▸ **WHAT TO DO**
Reproduce the material below word for word and line for line, omitting the images.

▸ **RECORDS TO USE**

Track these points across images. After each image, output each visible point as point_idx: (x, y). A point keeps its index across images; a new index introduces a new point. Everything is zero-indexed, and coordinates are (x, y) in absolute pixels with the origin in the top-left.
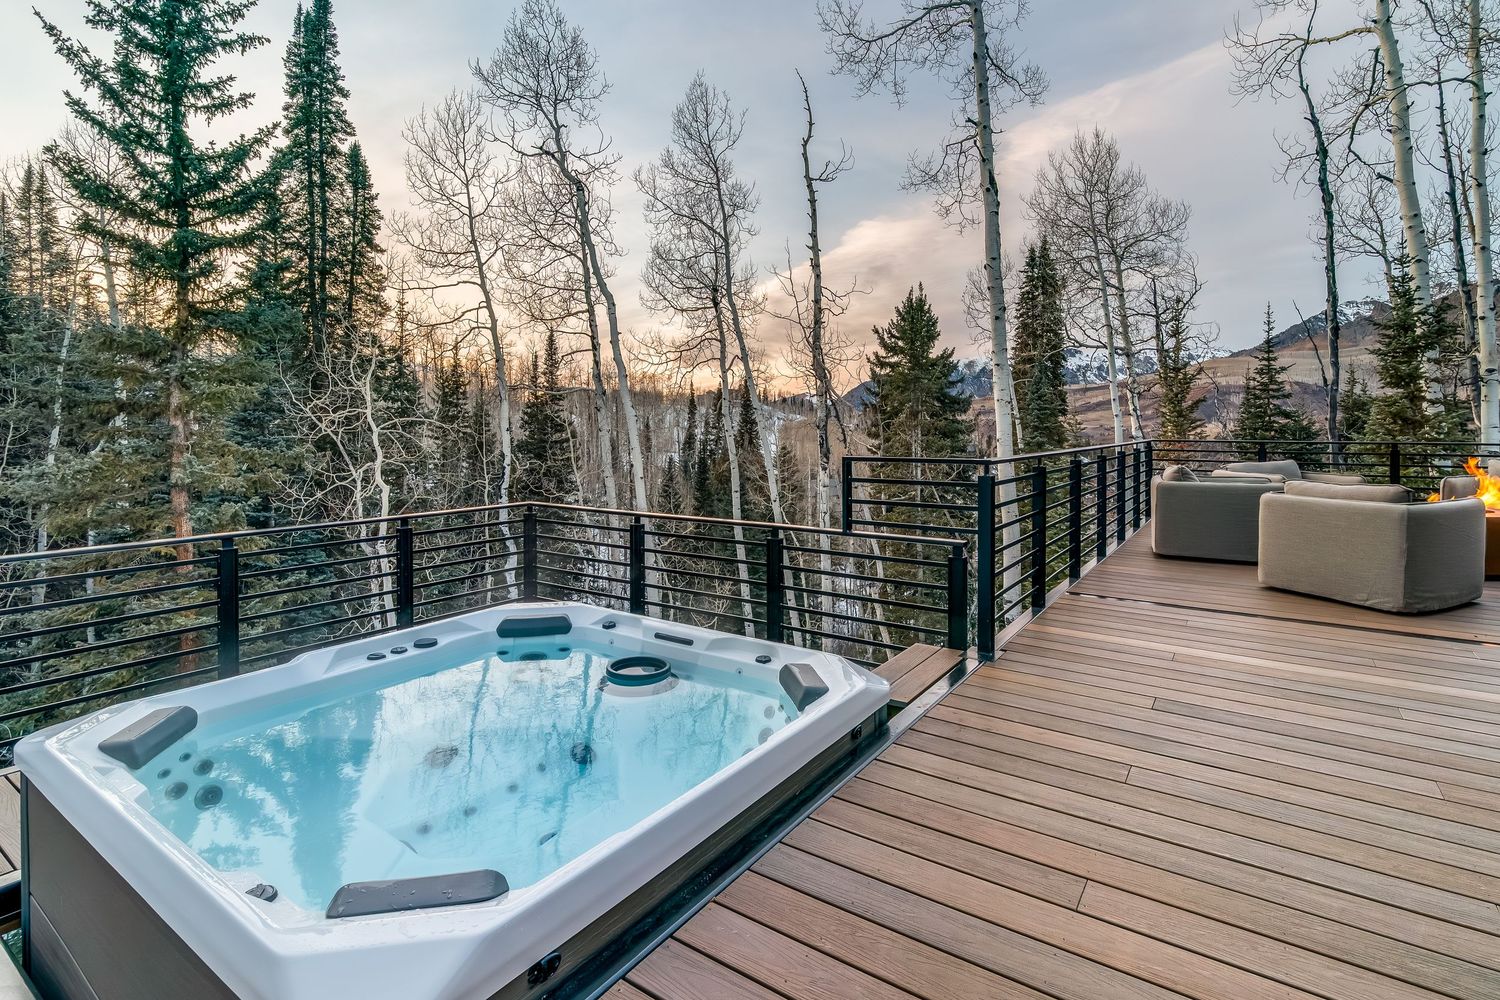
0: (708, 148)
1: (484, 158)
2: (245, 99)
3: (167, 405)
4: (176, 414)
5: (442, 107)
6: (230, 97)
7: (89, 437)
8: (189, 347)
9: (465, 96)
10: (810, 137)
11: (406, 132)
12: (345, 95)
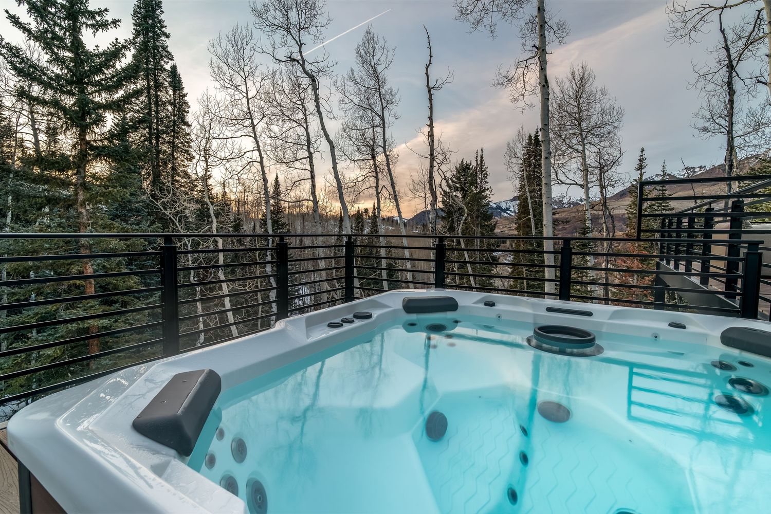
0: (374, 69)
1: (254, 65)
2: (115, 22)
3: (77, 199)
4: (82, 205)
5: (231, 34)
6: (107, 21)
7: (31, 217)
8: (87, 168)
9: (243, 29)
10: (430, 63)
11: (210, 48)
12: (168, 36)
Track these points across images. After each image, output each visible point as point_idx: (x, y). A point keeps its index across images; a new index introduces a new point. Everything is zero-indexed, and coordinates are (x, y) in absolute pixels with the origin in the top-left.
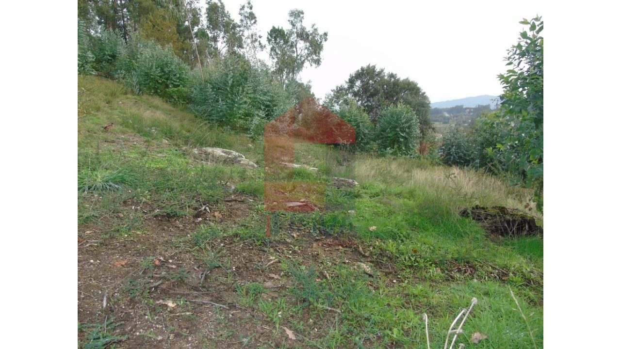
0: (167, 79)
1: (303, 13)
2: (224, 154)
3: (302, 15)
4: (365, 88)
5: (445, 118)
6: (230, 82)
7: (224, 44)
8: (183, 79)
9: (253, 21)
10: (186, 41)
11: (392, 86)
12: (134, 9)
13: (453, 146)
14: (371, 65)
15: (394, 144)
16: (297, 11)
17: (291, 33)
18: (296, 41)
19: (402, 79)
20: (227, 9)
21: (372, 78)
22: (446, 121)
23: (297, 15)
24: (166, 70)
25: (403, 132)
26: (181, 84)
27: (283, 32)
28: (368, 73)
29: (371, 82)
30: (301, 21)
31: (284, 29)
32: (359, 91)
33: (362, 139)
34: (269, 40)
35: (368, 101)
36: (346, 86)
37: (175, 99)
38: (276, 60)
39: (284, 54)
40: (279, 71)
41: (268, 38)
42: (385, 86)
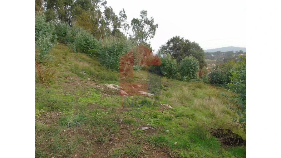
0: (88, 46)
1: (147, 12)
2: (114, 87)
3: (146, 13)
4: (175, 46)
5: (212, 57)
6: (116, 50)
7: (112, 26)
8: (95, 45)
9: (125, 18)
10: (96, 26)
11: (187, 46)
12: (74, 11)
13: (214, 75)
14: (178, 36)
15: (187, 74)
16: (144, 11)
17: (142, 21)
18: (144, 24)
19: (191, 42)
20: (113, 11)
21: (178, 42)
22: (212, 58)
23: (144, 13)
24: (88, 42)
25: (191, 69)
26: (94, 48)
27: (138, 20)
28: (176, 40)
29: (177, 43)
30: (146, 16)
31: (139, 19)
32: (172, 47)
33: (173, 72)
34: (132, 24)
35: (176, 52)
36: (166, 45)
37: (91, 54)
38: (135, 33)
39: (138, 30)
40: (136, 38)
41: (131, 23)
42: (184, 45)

▸ **THE ANSWER**
Track these points across images. After each image, output each visible point as point_idx: (x, y). A point keeps its index across images; a new index introduces a new point. Everything is zero-indexed, and coordinates are (x, y) in absolute pixels with the origin in the top-left.
0: (708, 148)
1: (484, 158)
2: (245, 99)
3: (167, 405)
4: (176, 414)
5: (442, 107)
6: (230, 97)
7: (89, 437)
8: (189, 347)
9: (465, 96)
10: (810, 137)
11: (406, 132)
12: (345, 95)
0: (374, 69)
1: (254, 65)
2: (115, 22)
3: (77, 199)
4: (82, 205)
5: (231, 34)
6: (107, 21)
7: (31, 217)
8: (87, 168)
9: (243, 29)
10: (430, 63)
11: (210, 48)
12: (168, 36)
Track these points across images. After each image, output each visible point as point_idx: (x, y). A point keeps its index across images; a new index introduces a new point. Everything is zero-indexed, and coordinates are (x, y) in absolute pixels with the origin in the top-left.
0: (167, 79)
1: (303, 13)
2: (224, 154)
3: (302, 15)
4: (365, 88)
5: (445, 118)
6: (230, 82)
7: (224, 44)
8: (183, 79)
9: (253, 21)
10: (186, 41)
11: (392, 86)
12: (134, 9)
13: (453, 146)
14: (371, 65)
15: (394, 144)
16: (297, 11)
17: (291, 33)
18: (296, 41)
19: (402, 79)
20: (227, 9)
21: (372, 78)
22: (446, 121)
23: (297, 15)
24: (166, 70)
25: (403, 132)
26: (181, 84)
27: (283, 32)
28: (368, 73)
29: (371, 82)
30: (301, 21)
31: (284, 29)
32: (359, 91)
33: (362, 139)
34: (269, 40)
35: (368, 101)
36: (346, 86)
37: (175, 99)
38: (276, 60)
39: (284, 54)
40: (279, 71)
41: (268, 38)
42: (385, 86)
0: (88, 46)
1: (147, 12)
2: (114, 87)
3: (146, 13)
4: (175, 46)
5: (212, 57)
6: (116, 50)
7: (112, 26)
8: (95, 45)
9: (125, 18)
10: (96, 26)
11: (187, 46)
12: (74, 11)
13: (214, 75)
14: (178, 36)
15: (187, 74)
16: (144, 11)
17: (142, 21)
18: (144, 24)
19: (191, 42)
20: (113, 11)
21: (178, 42)
22: (212, 58)
23: (144, 13)
24: (88, 42)
25: (191, 69)
26: (94, 48)
27: (138, 20)
28: (176, 40)
29: (177, 43)
30: (146, 16)
31: (139, 19)
32: (172, 47)
33: (173, 72)
34: (132, 24)
35: (176, 52)
36: (166, 45)
37: (91, 54)
38: (135, 33)
39: (138, 30)
40: (136, 38)
41: (131, 23)
42: (184, 45)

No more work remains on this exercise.